Nature’s Care Company in West Loop, 810 W. Randolph St., is a Black-operated dispensary. Mengshin Lin
Recreational marijuana sales in Illinois have seen a record level of success with dispensaries pocketing more than $109 million during the first three months of 2021, but what has not changed is the lack of dispensaries owned by Black or Latinx individuals and other marginalized people.
“A lot of it comes down to the barriers to entering into the cannabis industry more broadly,” said Peter Contos, advocacy coordinator at the Cannabis Equity Illinois Coalition. “There are also things that the state did that made it more challenging to get into the industry.”
As marijuana enters its second year of recreational sales in Illinois, organizations and lawmakers are continuing to push for equal opportunities and pointing out the flaws in past legislative decisions made by the state.
Less than 2% of all dispensary owners in Illinois are Black or Latinx, and less than 20% are women, according to a June 2020 report by the Illinois Department of Financial and Professional Regulation.

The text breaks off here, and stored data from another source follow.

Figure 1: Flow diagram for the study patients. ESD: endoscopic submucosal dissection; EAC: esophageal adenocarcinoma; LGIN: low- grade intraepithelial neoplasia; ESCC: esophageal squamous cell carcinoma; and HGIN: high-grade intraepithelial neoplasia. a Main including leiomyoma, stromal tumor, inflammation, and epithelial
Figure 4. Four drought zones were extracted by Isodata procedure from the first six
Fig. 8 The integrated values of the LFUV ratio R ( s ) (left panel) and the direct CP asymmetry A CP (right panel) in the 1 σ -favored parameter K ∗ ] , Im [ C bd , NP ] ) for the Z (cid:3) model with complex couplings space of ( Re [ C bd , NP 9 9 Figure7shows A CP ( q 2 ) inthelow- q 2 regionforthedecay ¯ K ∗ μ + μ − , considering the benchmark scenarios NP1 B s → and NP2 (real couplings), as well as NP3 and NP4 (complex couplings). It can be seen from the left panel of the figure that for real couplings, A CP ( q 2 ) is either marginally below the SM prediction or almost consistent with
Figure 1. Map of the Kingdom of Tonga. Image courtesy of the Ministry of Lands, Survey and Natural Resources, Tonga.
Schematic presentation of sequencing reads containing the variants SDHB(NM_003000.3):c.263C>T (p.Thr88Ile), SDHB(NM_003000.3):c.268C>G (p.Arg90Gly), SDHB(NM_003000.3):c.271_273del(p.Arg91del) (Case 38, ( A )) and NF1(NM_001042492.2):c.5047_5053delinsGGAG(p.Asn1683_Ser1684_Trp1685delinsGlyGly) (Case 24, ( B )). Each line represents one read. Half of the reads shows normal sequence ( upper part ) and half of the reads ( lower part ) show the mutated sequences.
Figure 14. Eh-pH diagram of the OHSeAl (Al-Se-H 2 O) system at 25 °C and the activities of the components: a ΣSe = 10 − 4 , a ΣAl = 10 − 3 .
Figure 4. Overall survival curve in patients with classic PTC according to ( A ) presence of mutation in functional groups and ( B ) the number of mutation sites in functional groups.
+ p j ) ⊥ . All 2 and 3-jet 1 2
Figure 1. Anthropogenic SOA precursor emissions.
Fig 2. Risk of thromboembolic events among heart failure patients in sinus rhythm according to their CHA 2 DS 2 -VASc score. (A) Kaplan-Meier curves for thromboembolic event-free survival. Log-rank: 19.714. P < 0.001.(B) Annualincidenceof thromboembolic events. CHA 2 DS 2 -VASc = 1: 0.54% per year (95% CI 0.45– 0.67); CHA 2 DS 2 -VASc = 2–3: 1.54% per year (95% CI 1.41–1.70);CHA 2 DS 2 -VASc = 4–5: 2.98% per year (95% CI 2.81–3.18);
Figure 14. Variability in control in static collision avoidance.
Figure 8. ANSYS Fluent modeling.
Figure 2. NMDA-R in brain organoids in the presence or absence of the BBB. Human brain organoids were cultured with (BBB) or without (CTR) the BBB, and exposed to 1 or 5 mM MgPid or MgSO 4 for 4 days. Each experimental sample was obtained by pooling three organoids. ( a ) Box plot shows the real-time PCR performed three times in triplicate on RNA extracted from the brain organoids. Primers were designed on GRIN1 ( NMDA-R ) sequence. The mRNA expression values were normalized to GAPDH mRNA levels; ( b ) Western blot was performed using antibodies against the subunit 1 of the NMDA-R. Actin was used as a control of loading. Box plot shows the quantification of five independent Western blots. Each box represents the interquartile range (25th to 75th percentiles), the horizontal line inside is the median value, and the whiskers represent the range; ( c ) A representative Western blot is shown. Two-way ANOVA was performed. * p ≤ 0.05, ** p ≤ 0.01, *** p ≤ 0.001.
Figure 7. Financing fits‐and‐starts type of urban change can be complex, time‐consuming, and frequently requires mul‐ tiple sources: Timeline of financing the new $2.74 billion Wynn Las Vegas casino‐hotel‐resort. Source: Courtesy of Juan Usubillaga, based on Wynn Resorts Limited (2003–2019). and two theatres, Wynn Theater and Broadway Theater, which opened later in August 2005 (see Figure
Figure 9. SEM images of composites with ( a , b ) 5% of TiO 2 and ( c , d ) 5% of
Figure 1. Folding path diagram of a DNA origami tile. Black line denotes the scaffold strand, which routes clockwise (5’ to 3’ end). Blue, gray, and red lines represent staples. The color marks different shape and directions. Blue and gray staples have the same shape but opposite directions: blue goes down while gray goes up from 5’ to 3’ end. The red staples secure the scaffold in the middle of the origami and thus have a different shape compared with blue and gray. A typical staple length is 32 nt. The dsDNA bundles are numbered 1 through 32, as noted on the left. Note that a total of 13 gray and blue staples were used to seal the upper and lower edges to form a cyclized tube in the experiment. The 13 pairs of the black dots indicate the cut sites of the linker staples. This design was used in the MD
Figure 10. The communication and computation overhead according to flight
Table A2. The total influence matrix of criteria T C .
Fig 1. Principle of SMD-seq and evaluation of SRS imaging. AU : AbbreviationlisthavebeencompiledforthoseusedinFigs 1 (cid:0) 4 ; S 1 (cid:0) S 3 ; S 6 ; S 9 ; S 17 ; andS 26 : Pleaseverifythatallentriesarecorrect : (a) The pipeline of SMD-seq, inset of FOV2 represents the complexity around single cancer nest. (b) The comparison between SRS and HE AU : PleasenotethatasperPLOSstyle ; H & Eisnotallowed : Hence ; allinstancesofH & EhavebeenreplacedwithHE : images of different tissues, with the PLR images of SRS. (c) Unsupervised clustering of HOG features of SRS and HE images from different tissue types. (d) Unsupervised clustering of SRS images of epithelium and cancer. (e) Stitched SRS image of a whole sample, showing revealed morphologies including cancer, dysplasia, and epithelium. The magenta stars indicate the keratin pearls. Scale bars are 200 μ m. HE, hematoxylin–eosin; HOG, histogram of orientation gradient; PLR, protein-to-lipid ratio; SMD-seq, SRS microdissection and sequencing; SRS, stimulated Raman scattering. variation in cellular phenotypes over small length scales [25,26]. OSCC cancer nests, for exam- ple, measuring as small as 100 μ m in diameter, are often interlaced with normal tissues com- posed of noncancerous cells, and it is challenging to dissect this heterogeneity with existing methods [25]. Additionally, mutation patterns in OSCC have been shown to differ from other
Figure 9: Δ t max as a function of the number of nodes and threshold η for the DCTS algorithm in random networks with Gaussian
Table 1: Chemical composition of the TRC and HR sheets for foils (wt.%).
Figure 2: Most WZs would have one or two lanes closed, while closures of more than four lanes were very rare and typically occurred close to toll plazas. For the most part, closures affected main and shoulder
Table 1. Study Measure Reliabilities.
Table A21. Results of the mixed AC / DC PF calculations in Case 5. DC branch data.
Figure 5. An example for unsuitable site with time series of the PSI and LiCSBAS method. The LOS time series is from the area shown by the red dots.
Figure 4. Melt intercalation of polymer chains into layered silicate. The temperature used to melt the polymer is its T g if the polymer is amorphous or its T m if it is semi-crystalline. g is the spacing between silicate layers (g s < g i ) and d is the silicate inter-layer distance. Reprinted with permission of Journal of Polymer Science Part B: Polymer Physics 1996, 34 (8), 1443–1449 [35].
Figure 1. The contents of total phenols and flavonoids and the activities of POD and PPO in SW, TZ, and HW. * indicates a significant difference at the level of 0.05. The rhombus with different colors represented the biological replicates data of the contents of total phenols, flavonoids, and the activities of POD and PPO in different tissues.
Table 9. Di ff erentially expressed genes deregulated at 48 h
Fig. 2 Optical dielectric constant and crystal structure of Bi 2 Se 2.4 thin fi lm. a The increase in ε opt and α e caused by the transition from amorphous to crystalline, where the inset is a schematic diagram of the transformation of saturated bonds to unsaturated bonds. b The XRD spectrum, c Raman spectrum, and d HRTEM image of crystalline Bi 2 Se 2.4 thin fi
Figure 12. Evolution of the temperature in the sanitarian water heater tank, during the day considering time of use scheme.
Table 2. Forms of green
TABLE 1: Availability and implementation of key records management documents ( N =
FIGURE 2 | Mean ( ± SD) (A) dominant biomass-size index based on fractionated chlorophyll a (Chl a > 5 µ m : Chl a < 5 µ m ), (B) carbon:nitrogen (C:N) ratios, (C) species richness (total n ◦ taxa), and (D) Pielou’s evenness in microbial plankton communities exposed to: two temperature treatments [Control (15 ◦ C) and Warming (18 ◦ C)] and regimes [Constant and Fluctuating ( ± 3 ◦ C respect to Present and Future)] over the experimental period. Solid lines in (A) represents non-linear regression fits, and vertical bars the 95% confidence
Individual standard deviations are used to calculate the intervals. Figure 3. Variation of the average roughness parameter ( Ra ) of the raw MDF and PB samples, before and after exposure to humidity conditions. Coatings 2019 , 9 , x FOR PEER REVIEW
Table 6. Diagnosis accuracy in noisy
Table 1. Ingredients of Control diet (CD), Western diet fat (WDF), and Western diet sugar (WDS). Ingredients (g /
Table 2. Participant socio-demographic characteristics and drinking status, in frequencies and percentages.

When the state permitted medical cannabis, Pamela Althoff, executive director of the Cannabis Business Association of Illinois, said the individuals evaluating the applications did not know any personal information about each cannabis firm that applied, meaning factors like race and ethnicity were not used during the evaluation process.
As a result, the majority of licenses were awarded to white male applicants, while only a few minority applicants won. All of those licenses were sold to make more money on the sale of their dispensary, Althoff said.
Contos said it is a problem when companies outside of Illinois have the capital to buy out independent operators because the market can become saturated with these larger companies and leave little room for local entrepreneurs and minorities.